To be fair, this was one of those thunderclap moments, unfolding quickly enough to catch many by surprise. Bob Hurley Sr., a hoops dignitary and the father of UConn head coach Dan Hurley, told The Athletic that people in his section of the stands needed a few beats to realize what Mullins had done. “A lot of people were sitting there stunned. Then, ‘Oh, jeez, we won this game.'” The gravity of it all settled perceptibly onto the shoulders of Duke’s players, in the moments after Mullins’s resounding chuh: They went from the balls of their feet to slumped and dead-eyed over a slow couple of seconds, as the score and the horrors of the game clock and the improbability of the event congealed into stunned comprehension. The Blue Devils led for a whopping 38-plus of the game’s 40 minutes, including by 19 points in the first half and 15 points at halftime, and there they stood, dead on their feet.
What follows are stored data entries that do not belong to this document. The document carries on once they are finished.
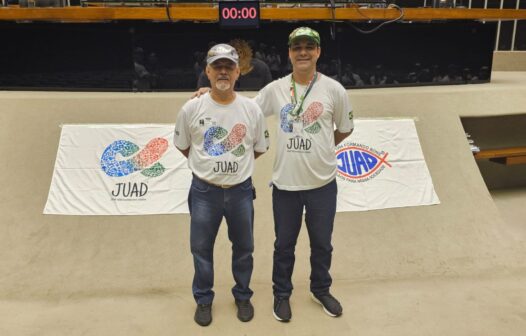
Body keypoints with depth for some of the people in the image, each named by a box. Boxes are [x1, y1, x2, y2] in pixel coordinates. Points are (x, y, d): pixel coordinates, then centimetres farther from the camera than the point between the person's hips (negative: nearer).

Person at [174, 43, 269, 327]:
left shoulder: (252, 109, -4)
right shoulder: (191, 108, -7)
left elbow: (260, 148, 8)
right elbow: (182, 146, 7)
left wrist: (236, 163, 7)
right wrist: (209, 164, 8)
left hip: (241, 190, 1)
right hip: (204, 190, -1)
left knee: (243, 248, 15)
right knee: (201, 248, 12)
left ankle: (243, 296, 37)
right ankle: (203, 299, 33)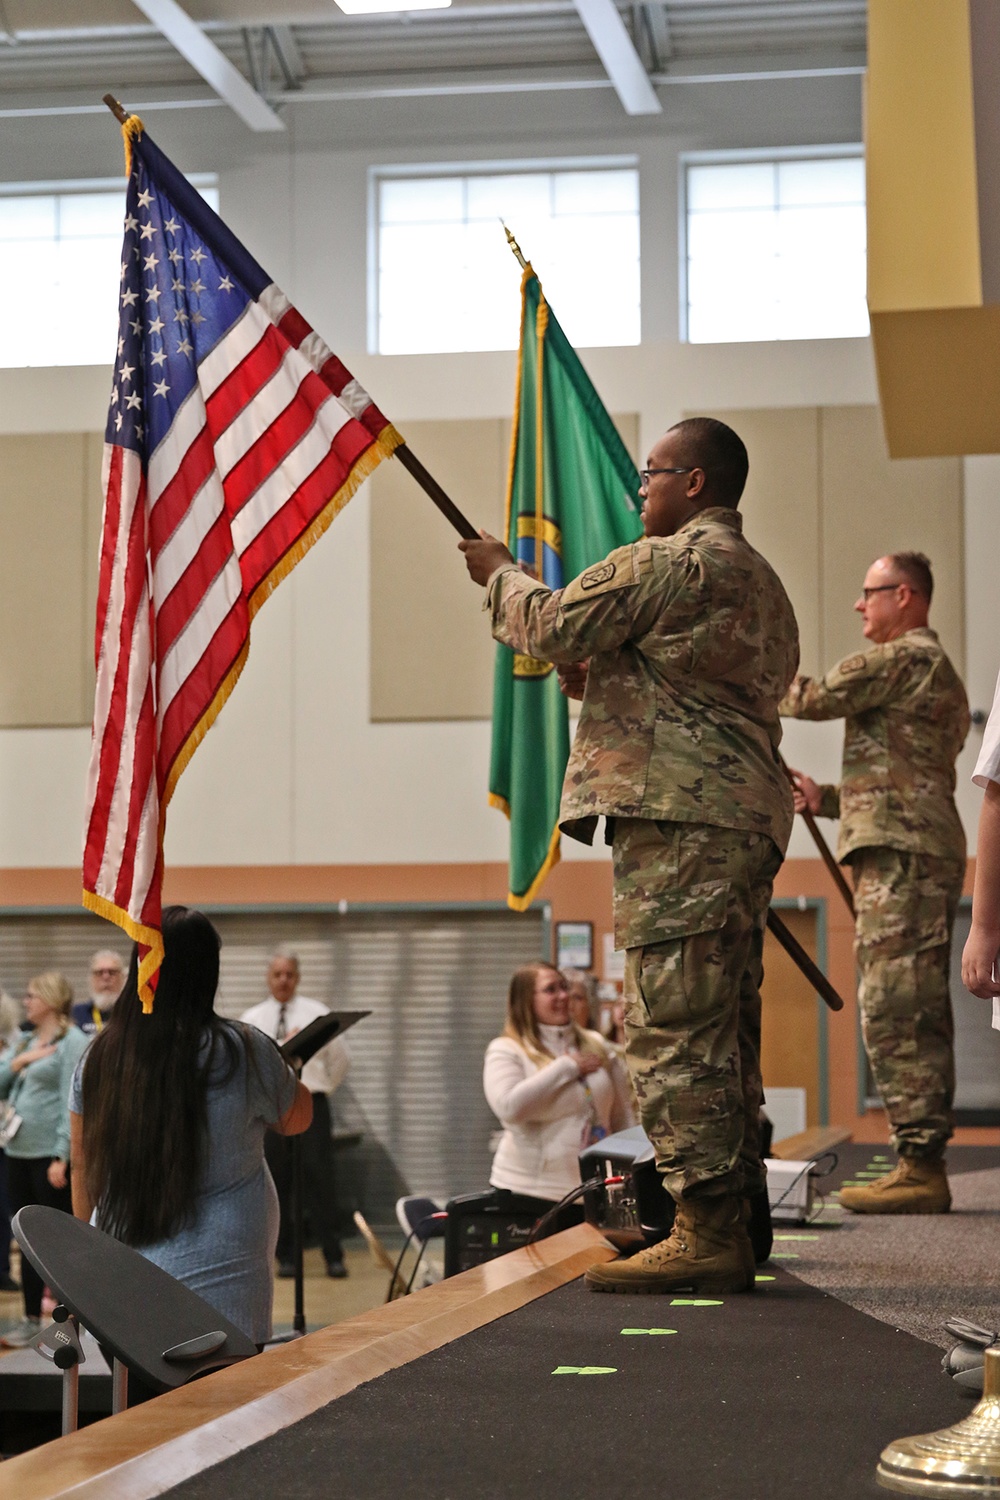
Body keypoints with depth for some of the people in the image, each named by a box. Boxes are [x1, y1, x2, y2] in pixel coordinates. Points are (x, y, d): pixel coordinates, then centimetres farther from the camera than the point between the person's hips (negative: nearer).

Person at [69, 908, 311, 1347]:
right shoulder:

In a delightful moment of playing to type, Duke’s radio announcer found a perfectly Duke-coded focal point in the immediate aftermath of Mullins’s shot. “It’s Mullins up top for the win, oh he hit it, with three-tenths of a second to go,” said Duke director of broadcasting David Shumate, his voice descending in anguish. But then, hope! “Malachi Smith ran off the bench! That should be a technical!” A couple of Huskies players did in fact spend something like one second out on the court, before darting back to the sideline; an absolutely unbearably, unacceptably strict interpretation of the rules might inspire the worst official in history to punish this with a technical foul. The referees in this instance chose a better path; in any case it is hysterical, to me, to think of anyone in the entire arena turning their attention to the UConn sideline at that moment in the hopes of discovering some actionable breach of decorum.
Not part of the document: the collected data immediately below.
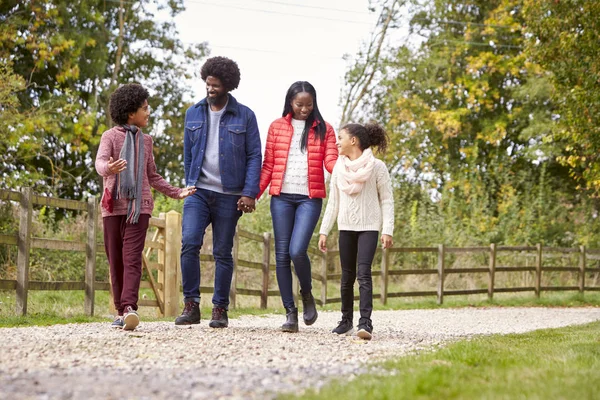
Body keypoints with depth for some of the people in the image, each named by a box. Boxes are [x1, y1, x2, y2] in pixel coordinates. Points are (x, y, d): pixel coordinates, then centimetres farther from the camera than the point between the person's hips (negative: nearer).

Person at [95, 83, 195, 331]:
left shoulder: (145, 141, 16)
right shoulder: (110, 136, 2)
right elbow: (100, 162, -16)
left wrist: (176, 192, 20)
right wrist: (108, 169, -39)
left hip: (139, 206, 2)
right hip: (114, 206, -2)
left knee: (132, 258, -13)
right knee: (116, 261, 3)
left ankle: (129, 308, -26)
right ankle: (120, 311, 10)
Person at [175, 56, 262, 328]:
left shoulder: (244, 116, 1)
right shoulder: (193, 114, 10)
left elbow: (254, 156, -1)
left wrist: (249, 193, -9)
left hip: (229, 195, -2)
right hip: (198, 192, 2)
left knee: (223, 253, 3)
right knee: (189, 244, -14)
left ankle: (220, 310, 11)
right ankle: (191, 306, -7)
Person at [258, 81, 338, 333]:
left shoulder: (323, 129, 9)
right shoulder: (277, 127, 10)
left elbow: (331, 161, -1)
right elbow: (268, 166, 9)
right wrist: (253, 194, -1)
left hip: (310, 198, -2)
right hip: (281, 198, 2)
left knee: (297, 251, -17)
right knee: (282, 255, 0)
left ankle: (307, 294, 12)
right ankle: (290, 312, 6)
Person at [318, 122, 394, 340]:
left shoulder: (376, 167, -6)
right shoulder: (339, 167, 7)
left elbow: (387, 200, -4)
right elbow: (333, 202, 12)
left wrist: (387, 231, -11)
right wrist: (324, 231, 8)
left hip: (368, 226, -4)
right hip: (346, 227, 4)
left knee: (364, 273, -16)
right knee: (347, 275, 6)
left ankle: (365, 322, -21)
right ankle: (346, 321, 17)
Instead, Duke was left to salvage their season with a heave, which was batted away harmlessly. History will now record this game resolving in the actions of two freshmen who misunderstood the moment: the unfortunate one who made things harder than they had to be, and the other, who was wrong about the score and the clock but right about what mattered most. “I knew that was probably the best shot we could’ve gotten,” said a smiling Mullins, basking in triumph. “That was the shot to shoot.”